▶ Extrait:
# # # #
Du concile de Bâle tenu du temps de l’empereur Sigismond
et de Charles VII, au xv
e siècle.

Ce que sont des états généraux pour les rois, les conciles le sont pour les papes ; mais ce qui se ressemble le plus diffère toujours. Dans les monarchies tempérées par l’esprit le plus républicain, les états ne se sont jamais crus au-dessus des rois, quoiqu’ils aient déposé leurs souverains dans des nécessités pressantes ou dans des troubles. Les électeurs qui déposèrent l’empereur Venceslas ne se sont jamais crus supérieurs à un empereur régnant. Les cortes d’Aragon disaient au roi qu’ils élisaient : « Nos que valemos tanto como vos, y que podemos mas que vos[1] » ; mais quand le roi était couronné, ils ne s’exprimaient plus ainsi ; ils ne se disaient plus supérieurs à celui qu’ils avaient fait leur souverain.

Mais il n’en est pas d’une assemblée d’évêques de tant d’Églises également indépendantes comme du corps d’un État monarchique : ce corps a un souverain, et les Églises n’ont qu’un premier métropolitain. Les matières de religion, la doctrine et la discipline ne peuvent être soumises à la décision d’un seul homme, au mépris du monde entier. Les conciles sont donc supérieurs aux papes dans le même sens que mille avis doivent remporter sur un seul. Reste à savoir s’ils ont le droit de le déposer comme les diètes de Pologne et les électeurs de l’Empire allemand ont le droit de déposer leur souverain.
# # # #
▶ Consignes à suivre:
A) D'après l'extrait sur le concile de Bâle, quel empereur les électeurs ont-ils déposé ?
B) Recopiez l'extrait de « Ce que sont » à « fait leur souverain. » en remplaçant « cortes » par « assemblées ».

▶ Entrées de données:
# # # #
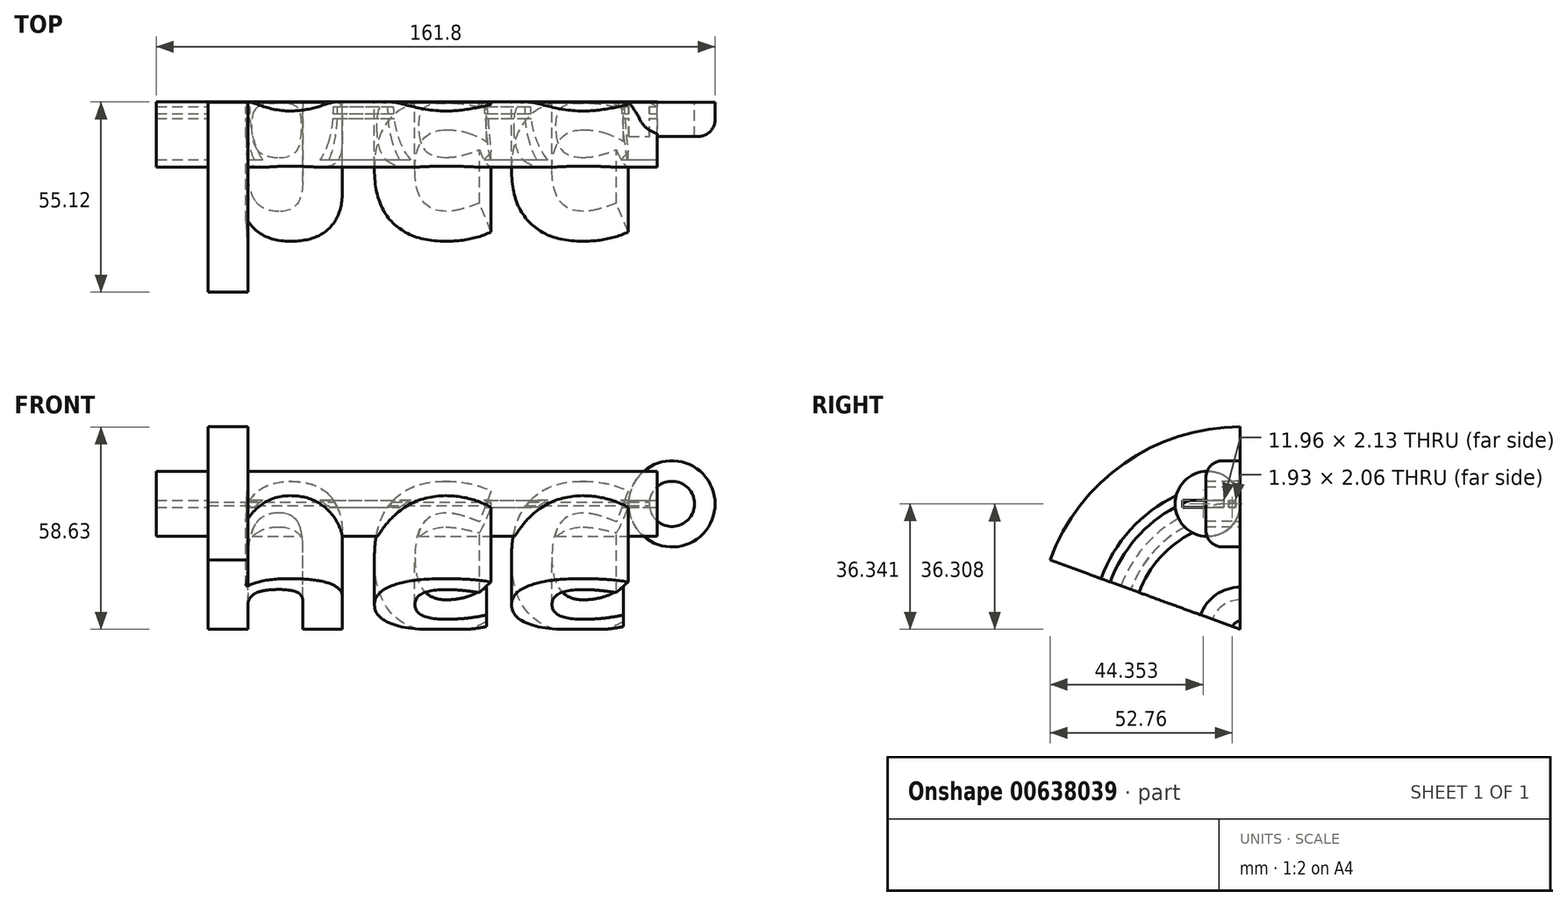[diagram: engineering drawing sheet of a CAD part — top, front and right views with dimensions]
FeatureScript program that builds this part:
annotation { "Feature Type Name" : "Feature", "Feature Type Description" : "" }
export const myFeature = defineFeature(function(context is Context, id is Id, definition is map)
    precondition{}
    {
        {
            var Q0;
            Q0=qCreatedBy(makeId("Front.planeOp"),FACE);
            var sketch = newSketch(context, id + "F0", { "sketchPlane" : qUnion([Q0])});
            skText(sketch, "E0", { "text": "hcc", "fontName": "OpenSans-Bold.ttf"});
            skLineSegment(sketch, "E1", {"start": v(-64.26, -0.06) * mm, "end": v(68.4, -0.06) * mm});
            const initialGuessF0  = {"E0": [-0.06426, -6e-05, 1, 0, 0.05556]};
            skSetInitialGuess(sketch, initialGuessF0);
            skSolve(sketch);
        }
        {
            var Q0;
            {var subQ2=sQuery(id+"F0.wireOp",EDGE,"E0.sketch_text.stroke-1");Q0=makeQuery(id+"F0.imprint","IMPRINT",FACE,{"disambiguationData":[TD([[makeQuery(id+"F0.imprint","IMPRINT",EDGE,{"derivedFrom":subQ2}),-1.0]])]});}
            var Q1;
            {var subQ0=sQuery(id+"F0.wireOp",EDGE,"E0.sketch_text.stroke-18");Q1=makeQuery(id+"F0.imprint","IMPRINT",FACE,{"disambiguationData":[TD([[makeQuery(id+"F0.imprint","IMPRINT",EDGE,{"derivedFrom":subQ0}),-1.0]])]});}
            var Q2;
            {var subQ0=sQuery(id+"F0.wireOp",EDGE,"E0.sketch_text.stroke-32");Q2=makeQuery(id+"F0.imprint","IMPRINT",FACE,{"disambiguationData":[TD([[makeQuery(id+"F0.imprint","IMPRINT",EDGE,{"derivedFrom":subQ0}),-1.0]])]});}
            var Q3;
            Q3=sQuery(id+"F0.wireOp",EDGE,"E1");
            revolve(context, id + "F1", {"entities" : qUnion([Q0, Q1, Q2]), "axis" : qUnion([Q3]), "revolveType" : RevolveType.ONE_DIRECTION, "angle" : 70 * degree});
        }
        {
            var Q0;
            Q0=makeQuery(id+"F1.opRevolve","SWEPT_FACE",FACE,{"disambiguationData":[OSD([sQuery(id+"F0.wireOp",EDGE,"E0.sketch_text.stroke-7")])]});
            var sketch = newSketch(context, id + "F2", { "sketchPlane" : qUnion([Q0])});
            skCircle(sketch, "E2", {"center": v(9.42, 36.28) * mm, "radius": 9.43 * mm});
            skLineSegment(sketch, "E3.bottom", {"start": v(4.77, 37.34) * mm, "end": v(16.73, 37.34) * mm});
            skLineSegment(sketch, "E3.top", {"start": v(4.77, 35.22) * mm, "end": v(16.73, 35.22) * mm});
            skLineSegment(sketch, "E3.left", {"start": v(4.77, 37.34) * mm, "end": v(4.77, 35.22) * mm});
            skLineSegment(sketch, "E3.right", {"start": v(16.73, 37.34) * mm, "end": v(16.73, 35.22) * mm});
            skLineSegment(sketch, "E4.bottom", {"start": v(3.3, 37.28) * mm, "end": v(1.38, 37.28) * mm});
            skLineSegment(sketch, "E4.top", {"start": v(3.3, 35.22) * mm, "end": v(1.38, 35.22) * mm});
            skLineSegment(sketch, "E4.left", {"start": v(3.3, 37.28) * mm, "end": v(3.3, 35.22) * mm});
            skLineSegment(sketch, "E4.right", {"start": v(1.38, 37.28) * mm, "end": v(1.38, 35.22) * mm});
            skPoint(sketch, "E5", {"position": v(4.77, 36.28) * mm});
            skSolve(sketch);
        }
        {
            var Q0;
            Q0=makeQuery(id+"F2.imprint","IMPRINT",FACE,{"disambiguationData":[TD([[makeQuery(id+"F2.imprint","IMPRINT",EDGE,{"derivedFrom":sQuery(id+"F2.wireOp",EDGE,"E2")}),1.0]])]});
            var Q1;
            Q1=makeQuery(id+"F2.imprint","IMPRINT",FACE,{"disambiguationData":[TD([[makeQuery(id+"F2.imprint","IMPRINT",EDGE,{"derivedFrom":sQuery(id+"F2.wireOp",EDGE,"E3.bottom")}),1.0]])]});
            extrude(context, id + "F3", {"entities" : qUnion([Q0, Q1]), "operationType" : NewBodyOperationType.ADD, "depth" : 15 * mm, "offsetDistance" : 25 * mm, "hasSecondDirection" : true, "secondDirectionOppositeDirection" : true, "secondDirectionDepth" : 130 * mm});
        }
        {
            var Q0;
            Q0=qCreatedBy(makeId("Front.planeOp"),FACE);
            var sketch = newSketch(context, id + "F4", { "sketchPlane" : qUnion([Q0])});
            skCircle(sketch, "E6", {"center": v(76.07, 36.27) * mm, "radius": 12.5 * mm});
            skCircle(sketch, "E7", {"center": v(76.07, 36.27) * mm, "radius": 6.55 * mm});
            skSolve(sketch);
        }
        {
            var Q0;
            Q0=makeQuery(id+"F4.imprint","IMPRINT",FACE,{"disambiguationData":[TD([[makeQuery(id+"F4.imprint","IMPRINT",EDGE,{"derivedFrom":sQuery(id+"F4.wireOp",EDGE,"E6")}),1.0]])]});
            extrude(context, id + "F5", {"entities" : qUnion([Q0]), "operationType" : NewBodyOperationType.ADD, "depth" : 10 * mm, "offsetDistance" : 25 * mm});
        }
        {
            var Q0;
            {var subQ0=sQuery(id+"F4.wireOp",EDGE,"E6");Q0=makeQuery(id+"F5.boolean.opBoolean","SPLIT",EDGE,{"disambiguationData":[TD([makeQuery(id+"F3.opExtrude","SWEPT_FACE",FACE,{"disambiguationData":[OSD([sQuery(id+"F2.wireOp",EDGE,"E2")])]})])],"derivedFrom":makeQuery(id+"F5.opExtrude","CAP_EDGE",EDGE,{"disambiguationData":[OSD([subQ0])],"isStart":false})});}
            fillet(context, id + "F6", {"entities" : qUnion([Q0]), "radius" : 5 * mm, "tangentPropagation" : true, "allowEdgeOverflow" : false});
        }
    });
# # # #
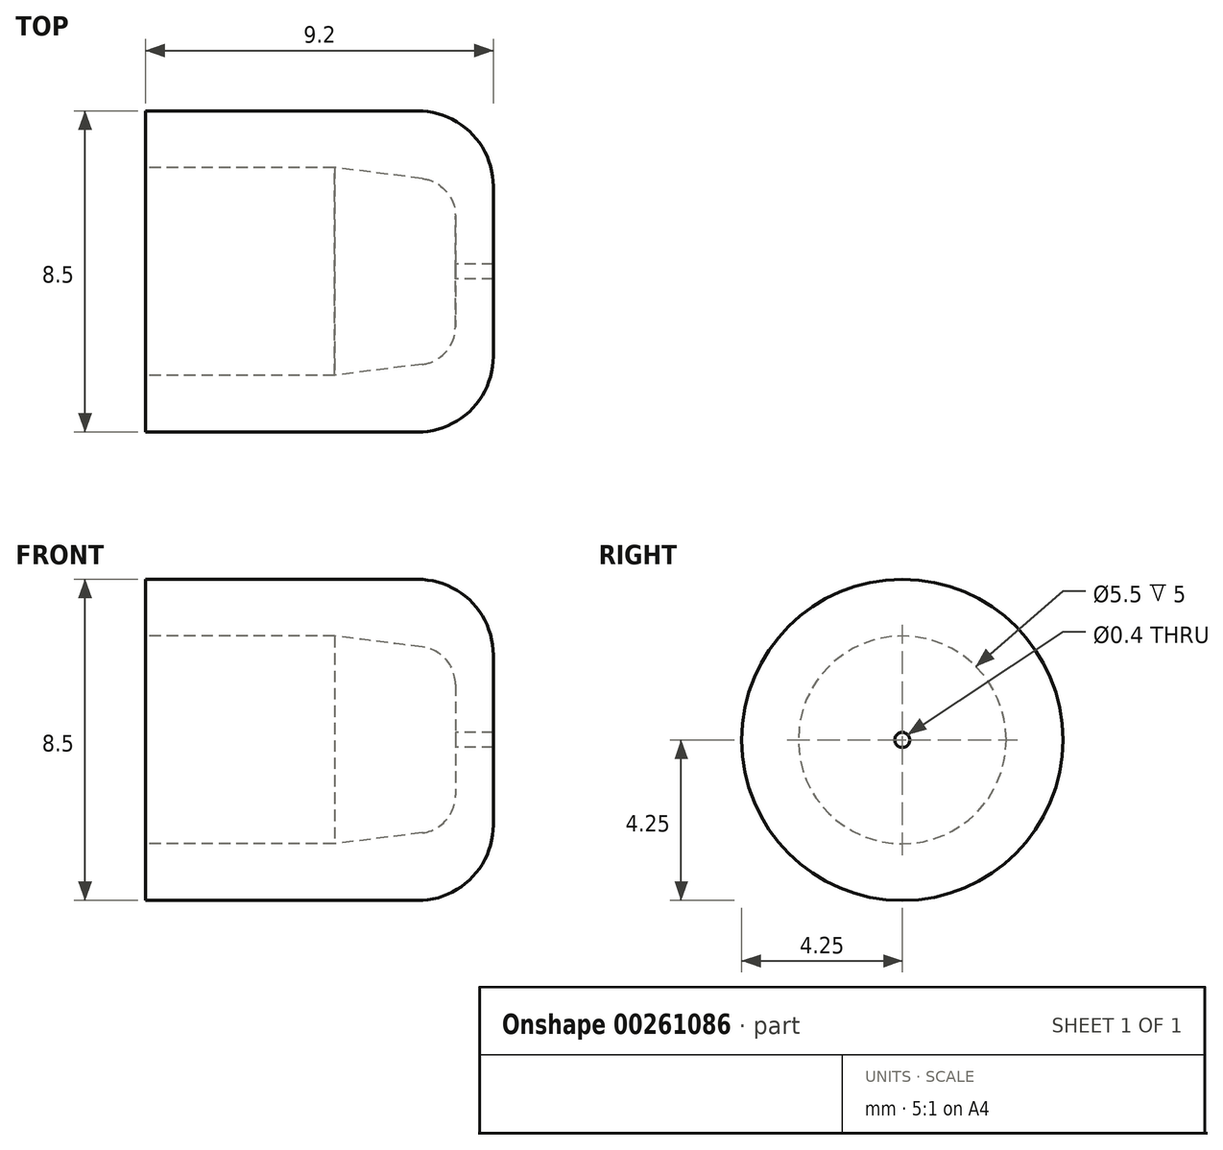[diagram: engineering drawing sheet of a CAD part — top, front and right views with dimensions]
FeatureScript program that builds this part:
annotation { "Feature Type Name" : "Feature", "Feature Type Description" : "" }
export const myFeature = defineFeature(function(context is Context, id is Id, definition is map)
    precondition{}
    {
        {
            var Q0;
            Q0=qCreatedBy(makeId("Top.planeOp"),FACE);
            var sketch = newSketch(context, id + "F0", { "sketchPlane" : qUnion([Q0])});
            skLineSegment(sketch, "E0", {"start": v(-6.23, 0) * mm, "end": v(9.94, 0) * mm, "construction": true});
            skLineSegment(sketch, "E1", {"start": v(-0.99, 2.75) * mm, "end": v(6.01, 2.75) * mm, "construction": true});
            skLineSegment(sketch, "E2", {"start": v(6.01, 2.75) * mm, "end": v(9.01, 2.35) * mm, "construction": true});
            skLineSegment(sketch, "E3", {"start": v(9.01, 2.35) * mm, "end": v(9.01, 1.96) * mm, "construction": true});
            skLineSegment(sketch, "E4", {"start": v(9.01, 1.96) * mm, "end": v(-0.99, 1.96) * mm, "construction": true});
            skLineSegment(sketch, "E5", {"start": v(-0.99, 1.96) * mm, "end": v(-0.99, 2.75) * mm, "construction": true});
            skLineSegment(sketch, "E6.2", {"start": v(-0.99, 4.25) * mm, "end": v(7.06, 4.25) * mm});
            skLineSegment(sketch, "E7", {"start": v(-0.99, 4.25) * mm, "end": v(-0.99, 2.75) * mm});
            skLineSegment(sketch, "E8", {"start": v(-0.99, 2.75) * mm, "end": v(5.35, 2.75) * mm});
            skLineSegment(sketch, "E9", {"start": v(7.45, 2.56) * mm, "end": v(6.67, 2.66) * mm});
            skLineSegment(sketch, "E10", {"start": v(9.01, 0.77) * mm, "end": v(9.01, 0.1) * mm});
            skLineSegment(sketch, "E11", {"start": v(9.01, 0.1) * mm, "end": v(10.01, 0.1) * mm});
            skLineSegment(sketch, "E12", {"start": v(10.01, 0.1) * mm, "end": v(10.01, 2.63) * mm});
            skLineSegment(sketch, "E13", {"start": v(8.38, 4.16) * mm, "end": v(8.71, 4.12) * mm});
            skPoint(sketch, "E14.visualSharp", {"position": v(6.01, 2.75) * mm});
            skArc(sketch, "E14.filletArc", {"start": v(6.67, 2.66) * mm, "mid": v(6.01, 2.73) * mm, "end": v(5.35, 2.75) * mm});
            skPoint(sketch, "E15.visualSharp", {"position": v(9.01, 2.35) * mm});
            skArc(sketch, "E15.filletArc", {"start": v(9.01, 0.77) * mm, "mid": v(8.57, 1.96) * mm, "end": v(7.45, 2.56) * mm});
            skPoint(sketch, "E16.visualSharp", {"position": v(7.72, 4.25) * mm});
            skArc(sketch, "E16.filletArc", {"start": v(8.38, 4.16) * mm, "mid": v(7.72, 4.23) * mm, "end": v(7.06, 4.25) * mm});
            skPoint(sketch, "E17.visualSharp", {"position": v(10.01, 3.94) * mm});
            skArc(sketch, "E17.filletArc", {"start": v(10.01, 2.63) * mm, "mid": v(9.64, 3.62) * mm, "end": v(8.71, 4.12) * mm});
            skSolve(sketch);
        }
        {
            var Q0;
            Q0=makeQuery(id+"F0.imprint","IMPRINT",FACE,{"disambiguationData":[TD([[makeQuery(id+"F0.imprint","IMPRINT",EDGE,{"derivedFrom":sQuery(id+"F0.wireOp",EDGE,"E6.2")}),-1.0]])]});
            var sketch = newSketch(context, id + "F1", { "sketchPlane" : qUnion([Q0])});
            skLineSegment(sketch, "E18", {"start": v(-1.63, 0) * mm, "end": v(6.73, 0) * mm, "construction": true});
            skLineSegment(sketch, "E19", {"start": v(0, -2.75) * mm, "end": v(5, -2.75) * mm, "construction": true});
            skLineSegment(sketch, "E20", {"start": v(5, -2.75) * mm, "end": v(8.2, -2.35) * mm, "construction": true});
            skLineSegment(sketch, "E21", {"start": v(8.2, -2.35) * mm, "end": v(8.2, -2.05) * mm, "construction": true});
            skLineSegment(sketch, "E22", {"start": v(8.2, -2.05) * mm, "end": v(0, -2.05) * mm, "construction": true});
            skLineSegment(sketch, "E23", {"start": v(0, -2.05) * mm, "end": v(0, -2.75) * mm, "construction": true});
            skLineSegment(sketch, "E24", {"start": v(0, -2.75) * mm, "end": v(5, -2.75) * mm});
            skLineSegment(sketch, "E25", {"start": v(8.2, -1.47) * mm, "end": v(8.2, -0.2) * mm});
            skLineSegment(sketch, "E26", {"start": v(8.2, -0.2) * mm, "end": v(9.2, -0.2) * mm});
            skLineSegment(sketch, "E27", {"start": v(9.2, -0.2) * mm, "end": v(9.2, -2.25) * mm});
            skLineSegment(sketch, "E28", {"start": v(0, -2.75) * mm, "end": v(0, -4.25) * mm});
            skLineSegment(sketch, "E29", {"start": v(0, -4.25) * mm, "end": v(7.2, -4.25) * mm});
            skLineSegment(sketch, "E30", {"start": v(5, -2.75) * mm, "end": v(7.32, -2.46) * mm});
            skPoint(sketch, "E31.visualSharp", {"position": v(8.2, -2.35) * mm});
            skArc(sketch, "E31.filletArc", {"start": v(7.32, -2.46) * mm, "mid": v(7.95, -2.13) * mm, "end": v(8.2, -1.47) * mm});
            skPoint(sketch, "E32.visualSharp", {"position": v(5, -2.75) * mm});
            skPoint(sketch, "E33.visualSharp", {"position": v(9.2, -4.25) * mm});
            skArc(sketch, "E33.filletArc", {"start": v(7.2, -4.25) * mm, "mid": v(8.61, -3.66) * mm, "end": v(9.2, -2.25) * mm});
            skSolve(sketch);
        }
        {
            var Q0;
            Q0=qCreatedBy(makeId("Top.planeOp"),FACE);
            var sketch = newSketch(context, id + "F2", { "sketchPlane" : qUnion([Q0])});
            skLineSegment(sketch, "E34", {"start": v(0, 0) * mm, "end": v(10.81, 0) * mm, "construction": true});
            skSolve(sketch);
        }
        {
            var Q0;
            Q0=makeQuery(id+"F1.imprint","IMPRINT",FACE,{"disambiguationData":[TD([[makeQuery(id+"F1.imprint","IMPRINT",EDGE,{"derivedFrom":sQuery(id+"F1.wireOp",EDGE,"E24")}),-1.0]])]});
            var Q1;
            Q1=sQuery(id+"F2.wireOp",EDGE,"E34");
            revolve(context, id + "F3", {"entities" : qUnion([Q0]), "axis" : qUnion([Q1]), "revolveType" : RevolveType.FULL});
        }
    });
# # # #
▶ Réponses rédigées:
A) L'empereur Venceslas.

B)
Ce que sont des états généraux pour les rois, les conciles le sont pour les papes ; mais ce qui se ressemble le plus diffère toujours. Dans les monarchies tempérées par l’esprit le plus républicain, les états ne se sont jamais crus au-dessus des rois, quoiqu’ils aient déposé leurs souverains dans des nécessités pressantes ou dans des troubles. Les électeurs qui déposèrent l’empereur Venceslas ne se sont jamais crus supérieurs à un empereur régnant. Les assemblées d’Aragon disaient au roi qu’ils élisaient : « Nos que valemos tanto como vos, y que podemos mas que vos[1] » ; mais quand le roi était couronné, ils ne s’exprimaient plus ainsi ; ils ne se disaient plus supérieurs à celui qu’ils avaient fait leur souverain.